Altos Labs is hiring a Senior Machine Learning Scientist to accelerate the development of unified, multi-modal generative foundation models for multiscale biology. In this role, you will partner with multidisciplinary Scientists and Engineers to design, build, and scale state-of-the-art models that tackle biological questions and aid in the discovery of novel interventions for aging and disease.
What You'll Do
- Pre-train and fine-tune large-scale machine learning systems using multimodal biological data, natural language, and structured relational inputs.
- Architect and implement novel hybrid models that integrate Large Language Models (LLMs) with Graph Neural Networks (GNNs) for multi-hop reasoning over biological knowledge graphs.
- Develop Relational Foundation Models (RFMs) that enable zero-shot predictive tasks over heterogeneous, multi-table biological datasets.
- Lead the design of efficient data loading strategies and distributed training recipes (e.g., FSDP, DeepSpeed) to train models across multiple GPU nodes.
- Gain insights into model performance based on theory, deep research, and the mathematical underpinnings of set-invariant and graph-structured architectures.
- Apply strong coding experience to model development and deployment, ensuring research prototypes transition into reliable, scalable production systems.
- Stay up-to-date on the latest developments in deep learning—including native early-fusion and Mixture-of-Experts (MoE) architectures—and apply this knowledge to Altos' research.

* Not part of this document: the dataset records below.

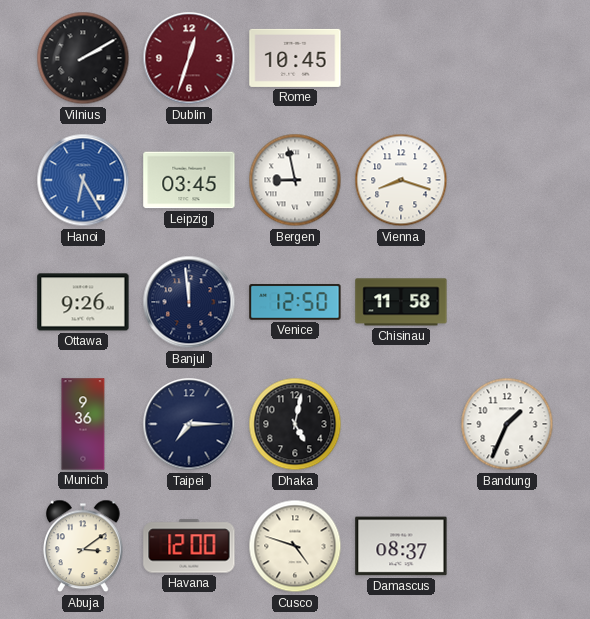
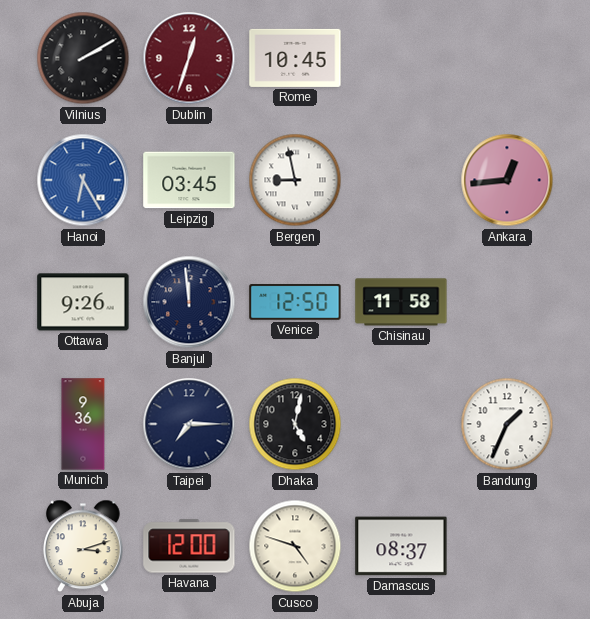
Vienna: 8:18 -> none
Ankara: none -> 12:44
Abuja: 3:09 -> 3:12
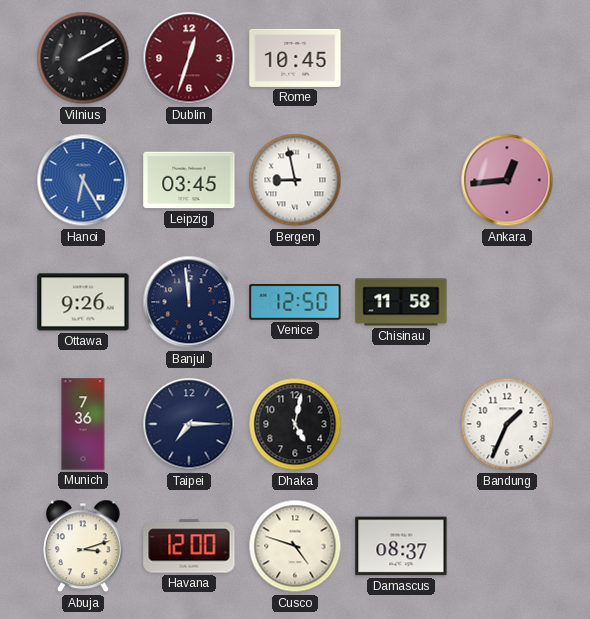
Munich: 9:36 -> 7:36
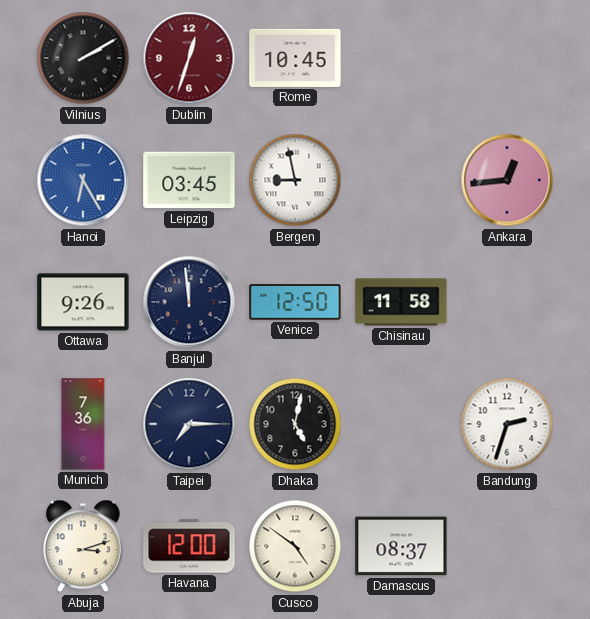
Bandung: 1:34 -> 2:33
Cusco: 4:48 -> 4:51
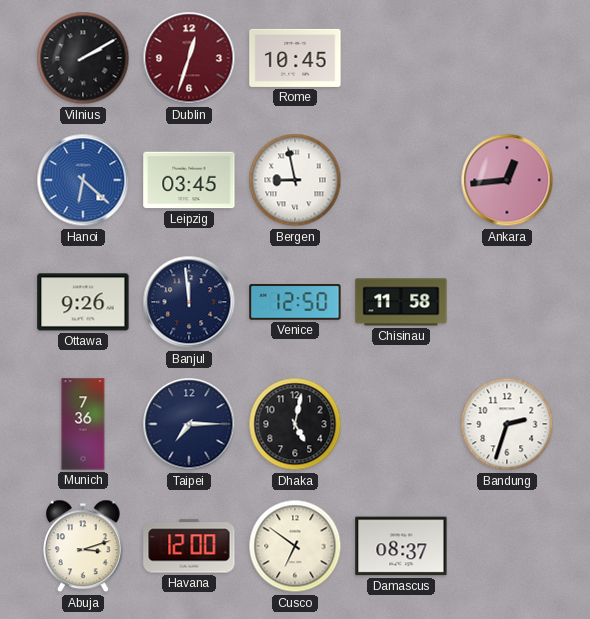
Hanoi: 6:25 -> 6:22
Cusco: 4:51 -> 6:51
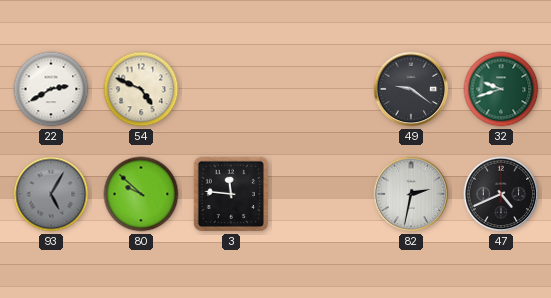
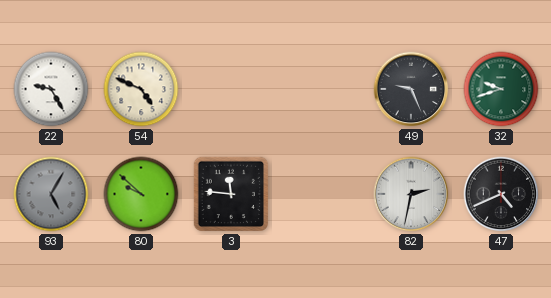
22: 2:40 -> 9:25
49: 9:21 -> 9:26
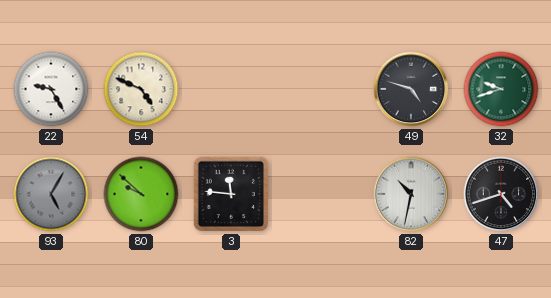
49: 9:26 -> 4:48
82: 2:32 -> 10:32
47: 4:41 -> 4:42
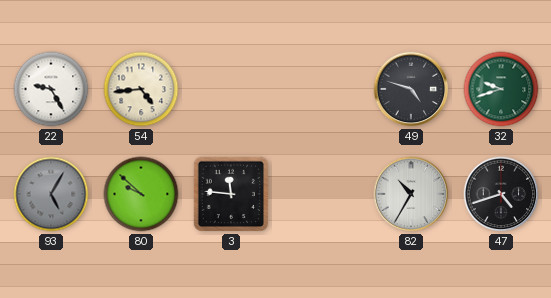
54: 4:49 -> 4:44
82: 10:32 -> 10:35
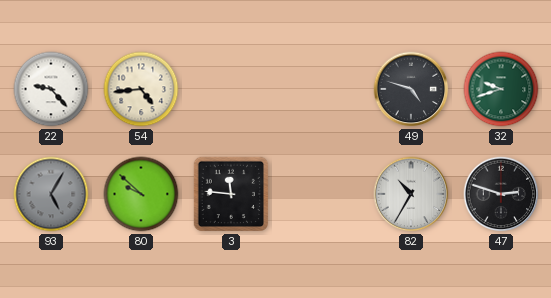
22: 9:25 -> 9:23
47: 4:42 -> 2:48
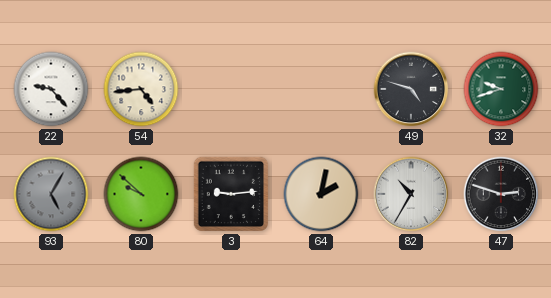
3: 11:46 -> 9:14
64: none -> 2:02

- Mentor junior staff while maintaining a high individual technical contribution to the core research ecosystem and peer-reviewed publications.
What We're Looking For
- PhD in Computer Science, Machine Learning, or a similar quantitative field with 5+ years of relevant work experience in academic or industry settings.
- Prior experience in developing and implementing novel generative AI models, specifically in multimodal integration, GraphRAG, or relational deep learning.
- Deep understanding of Machine Learning principles and how they apply to diverse architectures like Transformers, GNNs, and diffusion models.
- Very strong programming skills in Python and deep learning libraries (e.g., PyTorch, JAX, Hugging Face Transformers/Accelerate).
- Proven experience with multi-GPU and distributed training at scale (e.g., DDP, FSDP, DeepSpeed, Megatron, or Ray).
- Strong track record of published, peer-reviewed innovative AI/ML research at top-tier conferences (NeurIPS, ICML, ICLR, CVPR).
Nice to Have
- Familiarity with tabular foundation models (e.g., TabPFN) and in-context learning strategies for structured data.
- Specific experience in native multimodal modeling (early-fusion) or the synthesis of LLMs and Knowledge Graphs.
- Track record of ML applied to biological data, such as NGS data (RNA-seq, ATAC-seq), biological imaging (microscopy, IF), or spatial transcriptomics.
- Experience in optimizing large-scale inference via quantization, distillation, or memory-efficient attention mechanisms.
Technical Stack
- Languages & Frameworks: Python, PyTorch, JAX, Hugging Face Transformers/Accelerate
- Distributed Training: DDP, FSDP, DeepSpeed, Megatron, Ray
- Model Architectures: Large Language Models (LLMs), Graph Neural Networks (GNNs), Diffusion models, Transformer architectures
Team & Environment
You will work within multidisciplinary teams in the Institute of Computation at Altos Labs.
Benefits & Compensation
- Compensation range: $270,600 - $330,000 in Redwood City, CA; $251,700 - $307,000 in San Diego, CA.
Work Mode
This is a local, onsite role in either Redwood City, CA or San Diego, CA.
Altos Labs provides equal employment opportunities to all employees and applicants for employment, without regard to race, color, religion, age, sex, national origin, disability status, genetics, protected veteran status, sexual orientation, gender identity or expression, or any other characteristic protected by federal, state or local laws.